All entries are to be quoted exactly; the images stay out of the copy.

[Stored data]
◇ ◇ ◇ ◇

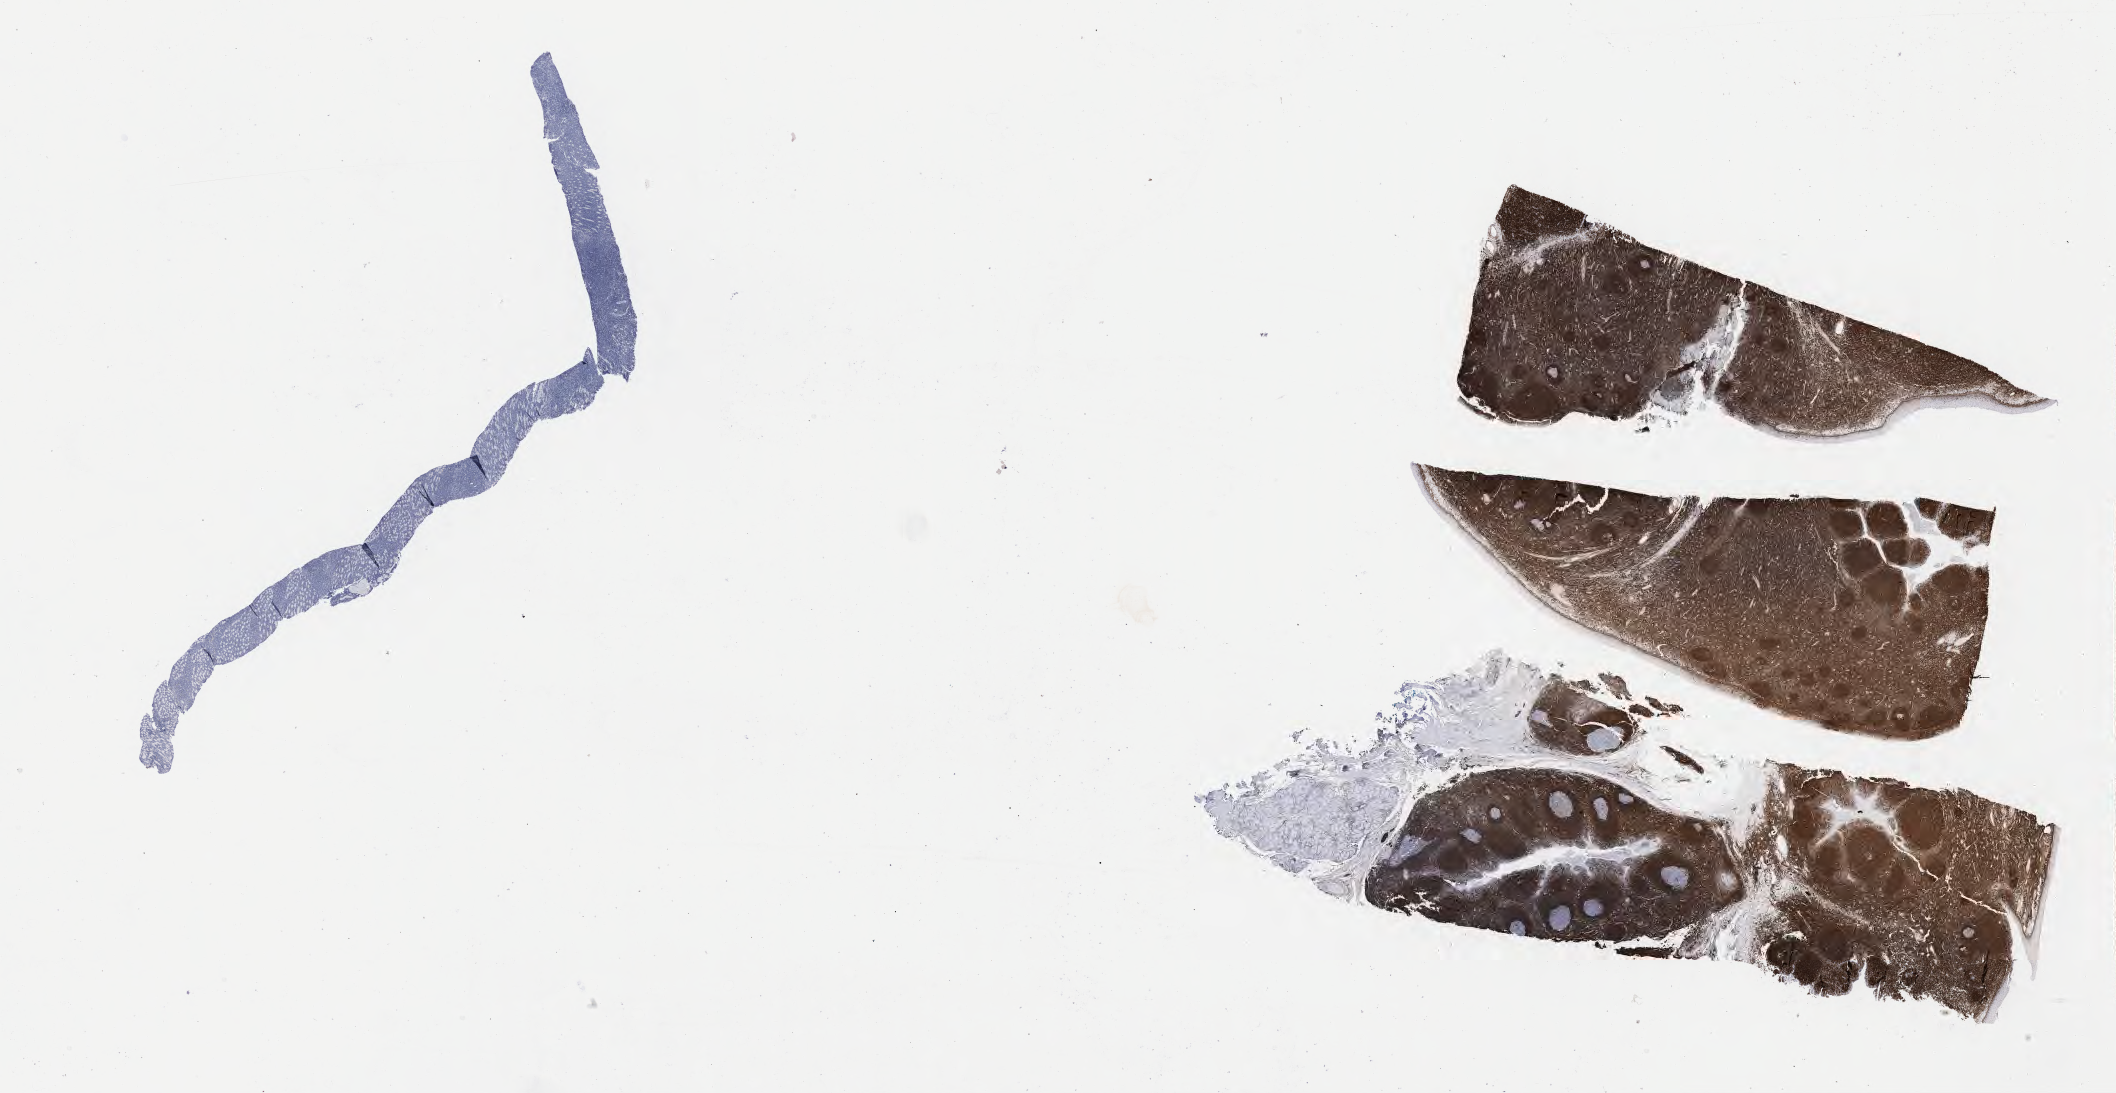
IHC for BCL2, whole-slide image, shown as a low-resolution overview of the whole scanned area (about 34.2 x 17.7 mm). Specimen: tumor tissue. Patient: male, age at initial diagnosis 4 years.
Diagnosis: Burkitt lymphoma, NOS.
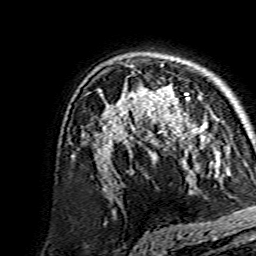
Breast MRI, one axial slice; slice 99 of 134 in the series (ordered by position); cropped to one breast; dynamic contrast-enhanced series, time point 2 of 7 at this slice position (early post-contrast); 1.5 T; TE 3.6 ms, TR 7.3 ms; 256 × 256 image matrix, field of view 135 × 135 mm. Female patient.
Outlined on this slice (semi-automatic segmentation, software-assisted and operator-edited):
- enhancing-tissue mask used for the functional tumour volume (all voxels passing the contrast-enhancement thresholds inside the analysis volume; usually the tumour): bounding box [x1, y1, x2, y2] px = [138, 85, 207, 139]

◇ ◇ ◇ ◇

* **The answer**
IHC for BCL2, whole-slide image, shown as a low-resolution overview of the whole scanned area (about 34.2 x 17.7 mm). Specimen: tumor tissue. Patient: male, age at initial diagnosis 4 years.
Diagnosis: Burkitt lymphoma, NOS.
Breast MRI, one axial slice; slice 99 of 134 in the series (ordered by position); cropped to one breast; dynamic contrast-enhanced series, time point 2 of 7 at this slice position (early post-contrast); 1.5 T; TE 3.6 ms, TR 7.3 ms; 256 × 256 image matrix, field of view 135 × 135 mm. Female patient.
Outlined on this slice (semi-automatic segmentation, software-assisted and operator-edited):
- enhancing-tissue mask used for the functional tumour volume (all voxels passing the contrast-enhancement thresholds inside the analysis volume; usually the tumour): bounding box [x1, y1, x2, y2] px = [138, 85, 207, 139]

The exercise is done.